07-01-2023 11:54 - "Aziz" a tenté de quitter le pays aprés avoir appris la date de son jugement

Essahraa - Les autorités mauritaniennes donnent leur version des faits après que l'ancien président Mohamed Ould Abdel Aziz a été empêché de quitter le pays mercredi 4 janvier dans la soirée.

Le porte-parole du gouvernement mauritanien, Nani Ould Chrougha, explique qu'une convocation devait lui être remise pour un interrogatoire.

« La journée du mercredi 4 janvier au matin, le tribunal chargé du dossier a informé l'opinion publique par l'affichage public que la date de jugement a été fixée au 25 janvier 2023. Suite à cette publication, partagée sur les réseaux sociaux et relayée par tous les médias, le tribunal a également émis des convocations pour interrogatoire », déclare le porte-parole.
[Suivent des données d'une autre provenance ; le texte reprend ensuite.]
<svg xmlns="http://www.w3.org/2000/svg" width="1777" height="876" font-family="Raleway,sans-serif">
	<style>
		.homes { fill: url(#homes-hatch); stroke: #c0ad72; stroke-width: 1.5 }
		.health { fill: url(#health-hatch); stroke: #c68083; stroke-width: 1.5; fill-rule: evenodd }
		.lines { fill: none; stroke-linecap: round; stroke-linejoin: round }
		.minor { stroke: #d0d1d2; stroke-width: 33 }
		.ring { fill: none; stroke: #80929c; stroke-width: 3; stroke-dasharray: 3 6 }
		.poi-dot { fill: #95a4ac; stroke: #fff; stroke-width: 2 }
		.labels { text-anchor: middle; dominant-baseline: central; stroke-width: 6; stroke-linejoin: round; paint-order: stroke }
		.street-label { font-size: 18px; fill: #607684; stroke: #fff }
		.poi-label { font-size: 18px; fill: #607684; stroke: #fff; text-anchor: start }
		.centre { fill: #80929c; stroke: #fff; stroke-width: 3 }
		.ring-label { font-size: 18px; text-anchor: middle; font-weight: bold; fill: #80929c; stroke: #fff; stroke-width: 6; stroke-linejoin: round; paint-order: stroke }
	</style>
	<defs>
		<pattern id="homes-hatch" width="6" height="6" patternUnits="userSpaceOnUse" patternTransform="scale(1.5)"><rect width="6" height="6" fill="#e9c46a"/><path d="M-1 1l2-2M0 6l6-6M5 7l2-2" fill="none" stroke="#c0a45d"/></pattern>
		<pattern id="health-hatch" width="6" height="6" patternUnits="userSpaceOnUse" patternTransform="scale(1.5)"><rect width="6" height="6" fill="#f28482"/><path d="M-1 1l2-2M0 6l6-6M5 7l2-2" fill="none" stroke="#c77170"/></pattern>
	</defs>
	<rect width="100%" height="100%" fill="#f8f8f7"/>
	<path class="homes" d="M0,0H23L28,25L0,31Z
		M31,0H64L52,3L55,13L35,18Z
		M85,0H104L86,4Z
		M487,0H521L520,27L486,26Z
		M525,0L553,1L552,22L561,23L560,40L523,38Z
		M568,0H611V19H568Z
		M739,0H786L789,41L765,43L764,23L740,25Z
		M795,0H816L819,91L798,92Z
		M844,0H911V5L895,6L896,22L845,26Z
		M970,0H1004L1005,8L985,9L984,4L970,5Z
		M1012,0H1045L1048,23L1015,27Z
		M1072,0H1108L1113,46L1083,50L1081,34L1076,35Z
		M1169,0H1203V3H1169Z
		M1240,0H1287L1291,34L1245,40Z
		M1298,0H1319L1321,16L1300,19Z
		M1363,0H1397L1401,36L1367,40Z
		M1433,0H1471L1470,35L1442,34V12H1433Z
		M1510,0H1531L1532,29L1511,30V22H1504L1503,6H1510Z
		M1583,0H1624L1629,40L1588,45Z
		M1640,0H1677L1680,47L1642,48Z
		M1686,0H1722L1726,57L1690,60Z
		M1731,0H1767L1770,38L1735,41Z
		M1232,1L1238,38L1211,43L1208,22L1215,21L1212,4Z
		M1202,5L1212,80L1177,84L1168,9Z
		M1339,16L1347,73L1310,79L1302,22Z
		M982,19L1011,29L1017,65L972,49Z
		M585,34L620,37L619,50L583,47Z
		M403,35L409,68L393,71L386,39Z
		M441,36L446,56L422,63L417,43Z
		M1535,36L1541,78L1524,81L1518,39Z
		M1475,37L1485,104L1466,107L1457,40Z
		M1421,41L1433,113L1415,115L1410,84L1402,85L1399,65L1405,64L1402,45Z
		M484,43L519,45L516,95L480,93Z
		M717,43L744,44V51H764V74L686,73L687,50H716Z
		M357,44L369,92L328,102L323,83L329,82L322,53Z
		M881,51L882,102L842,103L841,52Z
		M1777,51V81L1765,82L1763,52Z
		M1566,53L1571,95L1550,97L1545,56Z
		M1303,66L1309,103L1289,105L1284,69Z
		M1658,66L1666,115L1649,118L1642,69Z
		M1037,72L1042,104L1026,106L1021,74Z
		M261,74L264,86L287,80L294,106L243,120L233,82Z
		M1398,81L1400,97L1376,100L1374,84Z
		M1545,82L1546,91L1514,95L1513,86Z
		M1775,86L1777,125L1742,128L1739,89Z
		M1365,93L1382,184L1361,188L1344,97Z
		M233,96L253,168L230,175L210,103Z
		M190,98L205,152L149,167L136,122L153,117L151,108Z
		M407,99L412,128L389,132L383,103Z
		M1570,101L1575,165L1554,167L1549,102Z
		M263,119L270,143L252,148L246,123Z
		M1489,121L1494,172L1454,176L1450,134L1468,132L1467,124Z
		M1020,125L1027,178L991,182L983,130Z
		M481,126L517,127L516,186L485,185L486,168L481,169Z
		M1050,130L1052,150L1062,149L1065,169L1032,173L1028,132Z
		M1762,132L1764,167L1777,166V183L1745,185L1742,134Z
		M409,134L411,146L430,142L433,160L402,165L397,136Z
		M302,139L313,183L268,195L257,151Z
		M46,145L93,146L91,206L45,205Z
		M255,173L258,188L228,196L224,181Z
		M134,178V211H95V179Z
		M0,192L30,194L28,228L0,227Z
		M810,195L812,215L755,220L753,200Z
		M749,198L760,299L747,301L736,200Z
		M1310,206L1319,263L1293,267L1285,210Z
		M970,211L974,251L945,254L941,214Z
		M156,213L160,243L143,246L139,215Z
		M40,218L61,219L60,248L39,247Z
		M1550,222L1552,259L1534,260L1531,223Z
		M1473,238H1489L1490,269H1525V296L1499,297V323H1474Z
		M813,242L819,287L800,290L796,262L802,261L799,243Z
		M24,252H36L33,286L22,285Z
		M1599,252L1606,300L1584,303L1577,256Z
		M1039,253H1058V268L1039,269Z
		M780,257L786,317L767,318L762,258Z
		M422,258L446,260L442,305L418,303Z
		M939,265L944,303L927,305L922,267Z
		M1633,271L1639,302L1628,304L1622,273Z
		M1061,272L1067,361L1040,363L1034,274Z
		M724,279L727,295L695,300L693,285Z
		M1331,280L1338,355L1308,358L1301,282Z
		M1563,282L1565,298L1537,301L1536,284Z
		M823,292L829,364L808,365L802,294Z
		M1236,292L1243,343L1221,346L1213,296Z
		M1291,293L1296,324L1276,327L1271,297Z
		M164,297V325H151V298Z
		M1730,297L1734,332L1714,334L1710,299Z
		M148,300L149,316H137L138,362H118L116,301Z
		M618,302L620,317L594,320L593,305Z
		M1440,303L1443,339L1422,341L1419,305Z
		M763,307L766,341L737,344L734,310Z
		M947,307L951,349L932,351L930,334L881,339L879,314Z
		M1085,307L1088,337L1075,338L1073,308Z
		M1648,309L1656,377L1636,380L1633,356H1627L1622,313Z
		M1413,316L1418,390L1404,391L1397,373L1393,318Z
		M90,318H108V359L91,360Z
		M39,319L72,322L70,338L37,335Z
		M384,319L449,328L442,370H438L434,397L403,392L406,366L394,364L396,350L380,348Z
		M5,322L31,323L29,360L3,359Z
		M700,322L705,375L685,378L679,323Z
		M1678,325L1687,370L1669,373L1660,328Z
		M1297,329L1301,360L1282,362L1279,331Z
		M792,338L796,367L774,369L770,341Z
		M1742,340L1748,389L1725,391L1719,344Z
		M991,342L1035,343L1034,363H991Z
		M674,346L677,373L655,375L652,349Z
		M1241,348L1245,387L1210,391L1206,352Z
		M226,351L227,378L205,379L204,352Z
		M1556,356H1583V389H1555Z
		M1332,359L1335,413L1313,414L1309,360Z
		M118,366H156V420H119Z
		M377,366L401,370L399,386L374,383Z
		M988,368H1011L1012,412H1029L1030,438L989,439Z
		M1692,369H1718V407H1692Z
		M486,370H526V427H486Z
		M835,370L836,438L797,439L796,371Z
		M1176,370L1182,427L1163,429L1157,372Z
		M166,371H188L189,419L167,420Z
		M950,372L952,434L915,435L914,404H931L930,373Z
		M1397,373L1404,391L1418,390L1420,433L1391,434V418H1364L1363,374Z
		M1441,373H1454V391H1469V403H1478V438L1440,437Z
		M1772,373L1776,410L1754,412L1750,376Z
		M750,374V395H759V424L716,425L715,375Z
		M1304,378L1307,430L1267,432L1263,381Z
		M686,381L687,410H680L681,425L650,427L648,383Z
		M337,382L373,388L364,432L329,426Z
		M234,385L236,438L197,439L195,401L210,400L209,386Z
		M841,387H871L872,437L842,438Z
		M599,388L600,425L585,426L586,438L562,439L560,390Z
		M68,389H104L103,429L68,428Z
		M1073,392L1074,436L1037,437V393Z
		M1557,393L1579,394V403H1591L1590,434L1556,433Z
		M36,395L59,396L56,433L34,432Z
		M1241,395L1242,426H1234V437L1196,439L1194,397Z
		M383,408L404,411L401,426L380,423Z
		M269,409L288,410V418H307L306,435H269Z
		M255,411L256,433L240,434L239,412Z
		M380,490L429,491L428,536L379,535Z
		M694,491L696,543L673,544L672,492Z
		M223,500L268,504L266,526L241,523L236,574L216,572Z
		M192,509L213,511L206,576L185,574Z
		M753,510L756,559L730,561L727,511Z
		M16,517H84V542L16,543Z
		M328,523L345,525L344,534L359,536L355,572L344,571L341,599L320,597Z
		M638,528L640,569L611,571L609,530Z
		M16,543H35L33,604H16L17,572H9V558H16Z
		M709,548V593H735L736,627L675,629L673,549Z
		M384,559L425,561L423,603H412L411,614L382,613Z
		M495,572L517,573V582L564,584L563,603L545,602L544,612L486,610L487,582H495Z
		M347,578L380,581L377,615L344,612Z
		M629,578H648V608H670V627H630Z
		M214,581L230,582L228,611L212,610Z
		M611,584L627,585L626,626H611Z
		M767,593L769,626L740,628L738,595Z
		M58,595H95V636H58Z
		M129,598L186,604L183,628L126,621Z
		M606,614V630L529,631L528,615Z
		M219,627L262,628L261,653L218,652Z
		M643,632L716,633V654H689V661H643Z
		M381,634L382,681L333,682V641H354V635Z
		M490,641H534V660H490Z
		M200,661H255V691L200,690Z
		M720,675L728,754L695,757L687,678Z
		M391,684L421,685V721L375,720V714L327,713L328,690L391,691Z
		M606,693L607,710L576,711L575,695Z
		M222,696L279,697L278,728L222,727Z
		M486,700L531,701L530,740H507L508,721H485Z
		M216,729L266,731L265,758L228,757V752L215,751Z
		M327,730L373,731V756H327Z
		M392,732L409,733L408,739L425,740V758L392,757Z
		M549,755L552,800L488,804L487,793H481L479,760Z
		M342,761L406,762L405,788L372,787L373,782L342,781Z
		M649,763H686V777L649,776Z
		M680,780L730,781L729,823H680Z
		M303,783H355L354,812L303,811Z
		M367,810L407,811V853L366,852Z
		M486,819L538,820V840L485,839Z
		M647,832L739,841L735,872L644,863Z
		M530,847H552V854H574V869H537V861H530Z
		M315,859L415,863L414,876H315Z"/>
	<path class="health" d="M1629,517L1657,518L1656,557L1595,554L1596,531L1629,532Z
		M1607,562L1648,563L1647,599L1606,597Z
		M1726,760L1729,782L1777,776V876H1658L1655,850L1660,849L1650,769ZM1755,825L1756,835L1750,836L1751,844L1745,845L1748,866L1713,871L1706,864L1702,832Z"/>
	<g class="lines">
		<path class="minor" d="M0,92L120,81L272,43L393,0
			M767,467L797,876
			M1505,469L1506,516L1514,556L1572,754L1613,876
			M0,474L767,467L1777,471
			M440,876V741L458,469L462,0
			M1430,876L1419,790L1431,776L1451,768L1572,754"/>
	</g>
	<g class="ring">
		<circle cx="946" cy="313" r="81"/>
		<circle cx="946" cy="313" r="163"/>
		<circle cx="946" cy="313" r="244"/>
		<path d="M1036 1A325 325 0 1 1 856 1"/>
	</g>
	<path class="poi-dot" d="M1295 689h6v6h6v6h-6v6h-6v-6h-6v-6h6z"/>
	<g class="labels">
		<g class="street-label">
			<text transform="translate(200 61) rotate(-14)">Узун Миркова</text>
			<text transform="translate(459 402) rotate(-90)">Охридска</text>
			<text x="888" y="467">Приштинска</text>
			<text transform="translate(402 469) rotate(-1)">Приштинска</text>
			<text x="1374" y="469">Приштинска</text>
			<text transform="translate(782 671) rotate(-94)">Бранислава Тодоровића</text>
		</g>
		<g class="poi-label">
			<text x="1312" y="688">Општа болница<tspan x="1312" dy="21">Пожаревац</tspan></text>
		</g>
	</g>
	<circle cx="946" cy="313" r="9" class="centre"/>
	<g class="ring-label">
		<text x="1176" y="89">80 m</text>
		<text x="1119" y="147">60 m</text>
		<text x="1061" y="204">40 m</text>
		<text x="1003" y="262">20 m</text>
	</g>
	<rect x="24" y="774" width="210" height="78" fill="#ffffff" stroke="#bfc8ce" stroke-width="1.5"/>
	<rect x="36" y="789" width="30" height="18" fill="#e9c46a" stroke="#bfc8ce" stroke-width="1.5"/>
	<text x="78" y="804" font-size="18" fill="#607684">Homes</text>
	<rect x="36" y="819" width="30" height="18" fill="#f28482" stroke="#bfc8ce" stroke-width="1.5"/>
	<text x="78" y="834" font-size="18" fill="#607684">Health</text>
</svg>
Ce dernier revient sur les faits à l'aéroport menant à la confiscation de son passeport : « À 21h, l'ancien président Mohamed Ould Abdel Aziz s'est présenté au comptoir d'Air France. Il a fait ses formalités et c'est au comptoir de la police des frontières que les [agents de la police des frontières, NDLR] ont constatés que dans le système, la personne elle-même est objet d'une convocation, qui doit être remise par les services de police judiciaire. Et aussitôt, ils récupèrent le passeport pour s'assurer de la remise de la convocation au lendemain. Chose qui a été faite. »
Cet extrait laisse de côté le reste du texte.